Investidor pode perder paciência com o Brasil, diz analista da Fitch
O resultado das eleições de outubro pode fazer com que o mercado perca a paciência de vez com o Brasil e decida alocar seus recursos em outro lugar, diante de uma possibilidade mais remota de o governo eleito conseguir —ou querer— passar o ajuste fiscal no país.
A avaliação é de Todd Martinez, analista responsável pela América Latina da agência de classificação de risco Fitch.
Durante conferência sobre ratings em Nova York, realizada na manhã desta quinta-feira (6), ele afirmou que a falta de definição sobre o cenário eleitoral impede um diagnóstico mais preciso sobre as perspectivas para o Brasil.
“Não fingimos ter bola de cristal. Há muita incerteza no primeiro turno, e não conseguimos muito menos saber quem ganhará o segundo”, disse Martinez.
Atualmente, o governo tem bons níveis de financiamento no exterior e com investidores locais.
“Mas, se o mercado perder a paciência com o ritmo do ajuste fiscal e se o governo tiver de se financiar no curto prazo, isso pode adicionar pressão no rating”, afirmou.
O Brasil tem nota de crédito BB na agência, com perspectiva estável. Isso coloca o país entre as economias consideradas especulativas —ou seja, com nível maior de dar calote na dívida.
A estabilidade do rating, porém, indica que um rebaixamento não é estimado nos próximos seis a 12 meses.
“Se o mercado local perder a paciência, pode começar a prever dominância fiscal [tese em que a política fiscal, e não a monetária, influencia a inflação] e tirar o dinheiro do Brasil, o que poderia piorar a situação do país”, afirma.
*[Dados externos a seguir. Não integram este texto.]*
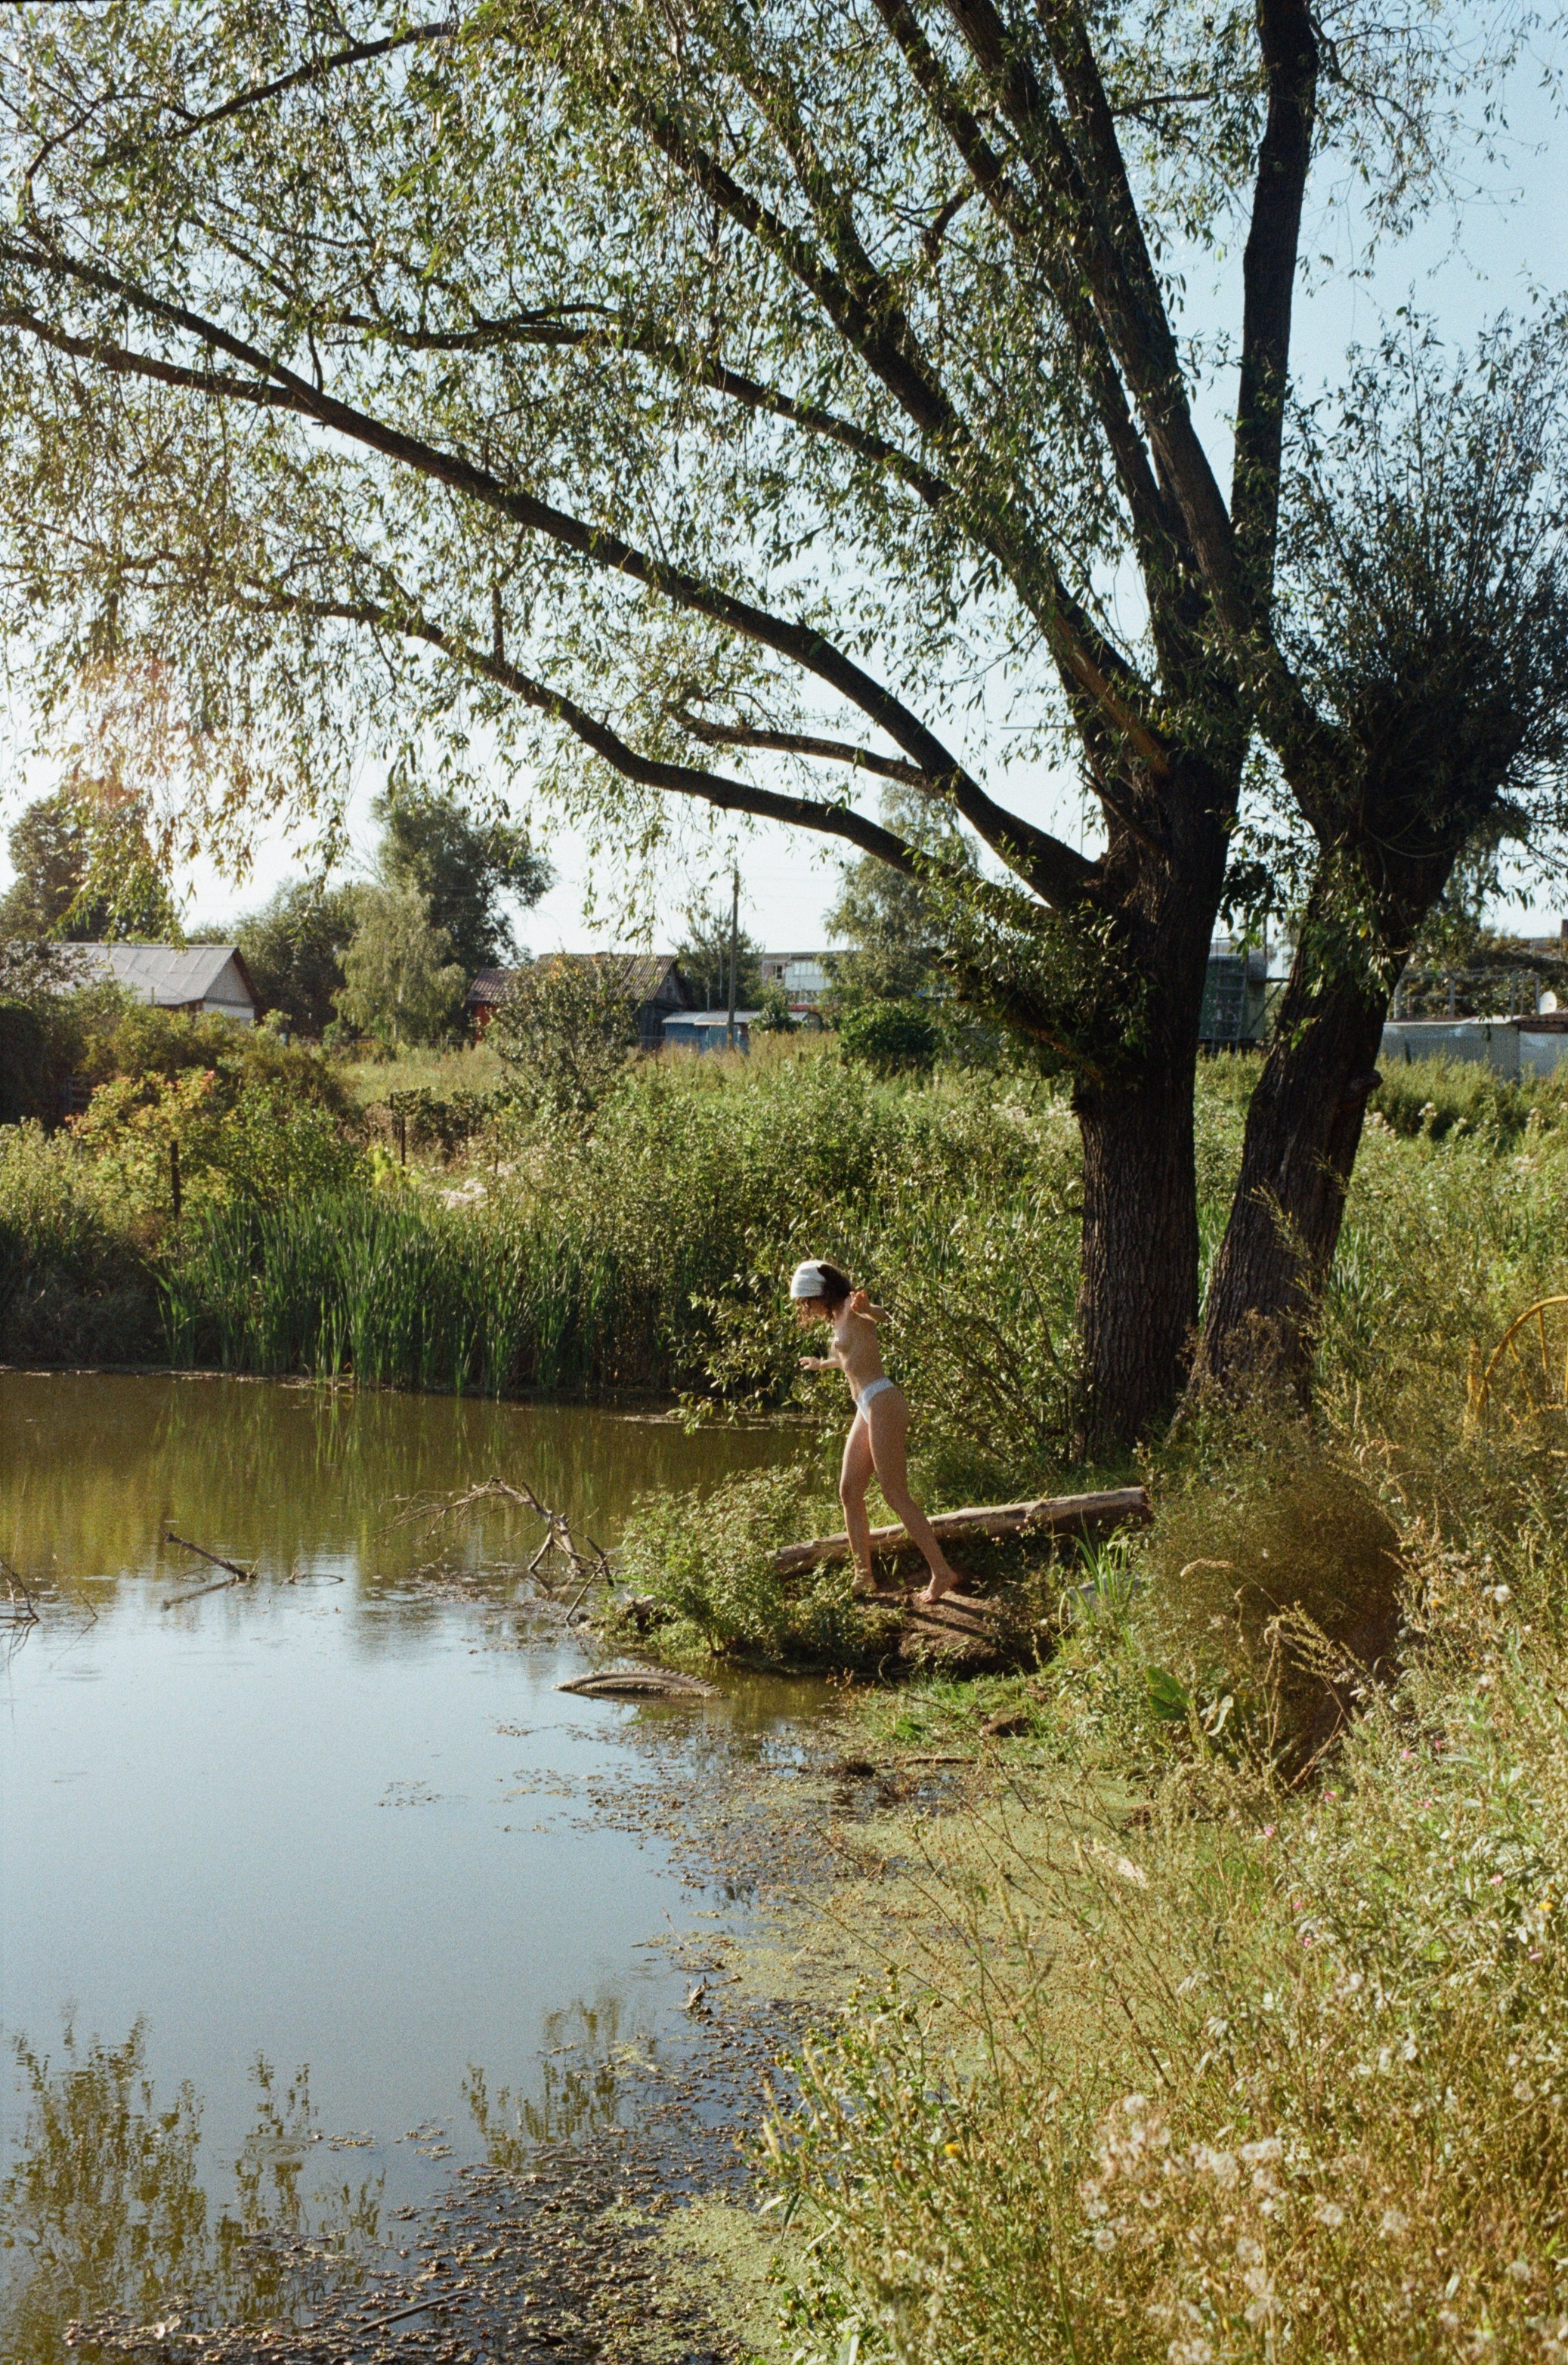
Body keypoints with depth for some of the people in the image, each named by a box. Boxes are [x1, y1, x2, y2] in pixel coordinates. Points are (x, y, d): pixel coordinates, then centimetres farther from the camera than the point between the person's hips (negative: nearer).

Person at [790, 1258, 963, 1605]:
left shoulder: (850, 1310, -8)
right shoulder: (839, 1318, 20)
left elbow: (881, 1316, -32)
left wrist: (865, 1308, -55)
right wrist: (822, 1364, 58)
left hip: (882, 1403, -10)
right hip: (868, 1408, 10)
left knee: (896, 1495, -11)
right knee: (849, 1492, 9)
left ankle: (943, 1573, -8)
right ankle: (863, 1576, 13)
Para Martinez, há riscos políticos que podem eventualmente afetar a nota do Brasil.
“Alguns candidatos são mais ortodoxos sobre o teto de gastos e mais vagos em relação a outros temas, mas há outros que falam em se livrar do teto e não apresentam alternativas críveis”, disse.
Existe também um questionamento sobre a governabilidade dos candidatos com a orientação que agrada ao mercado: “Eles podem obter apoio político ou são tão controversos que as pessoas [no Congresso] não vão querer jogar com eles?”
O analista também tratou do panorama para a Argentina, onde a Fitch prevê contração de 2% do PIB (Produto Interno Bruto) neste ano.
O país tem nota de crédito B, com perspectiva estável.
“Temos preocupações com o financiamento, mas o fato de [o governo] ter ido proativamente ao FMI [Fundo Monetário Internacional] é bom. Aumenta a credibilidade sobre um ajuste fiscal agressivo e mitiga riscos ao financiamento.”
O lado negativo, disse, é que a medida não teve o efeito esperado no mercado.
Os investidores a encararam como um atestado de que o governo tinha dificuldade de se financiar, leitura agravada depois que, na semana passada, o governo veio a público pedir adiantamento de uma parte dos US$ 50 bilhões (R$ 208 bilhões) acertados com o FMI.
Para Martinez, o mercado tirou uma mensagem diferente do anúncio e encarou como se fosse um ato de um “governo que está desesperado”.
“Não ficou claro se o FMI concordaria com isso e em que condições. O que deveria ser boa notícia foi visto como um sinal de desespero”, afirmou.
A dúvida que fica, depois da forte volatilidade das últimas semanas por temor com a solvência do país, é se os mercados vão se abrir para a Argentina. “Se o FMI estender o programa [de financiamento], não se sabe se o mercado vai ver isso positivamente ou como uma estratégia de saída.”
As eleições no país vizinho também são fator de risco, na opinião do analista. “Não está claro se a oposição articula uma alternativa que o público esteja comprando”, afirmou.
Além dos problemas domésticos, os latino-americanos ainda precisarão enfrentar as turbulências provocadas pelo fortalecimento do dólar provocado pelo aumento de juros nos Estados Unidos.
Para a Fitch, o Federal Reserve (Fed, banco central americano) elevará a taxa duas outras vezes neste ano, três vezes em 2019 e uma em 2020.
O aumento tende a atrair dinheiro de volta para os ativos americanos, contribuindo para a volatilidade experimentada pelos emergentes nos últimos meses. Além disso, há o impacto negativo no endividamento.
Não é, porém, o único fator, disse James McCormack, diretor e responsável global por ratings soberanos da Fitch.
“Tem o BCE [Banco Central Europeu]. A direção do dólar é importante, então se você acha que o dólar se fortalecerá, deveria se preocupar com emergentes”, afirmou.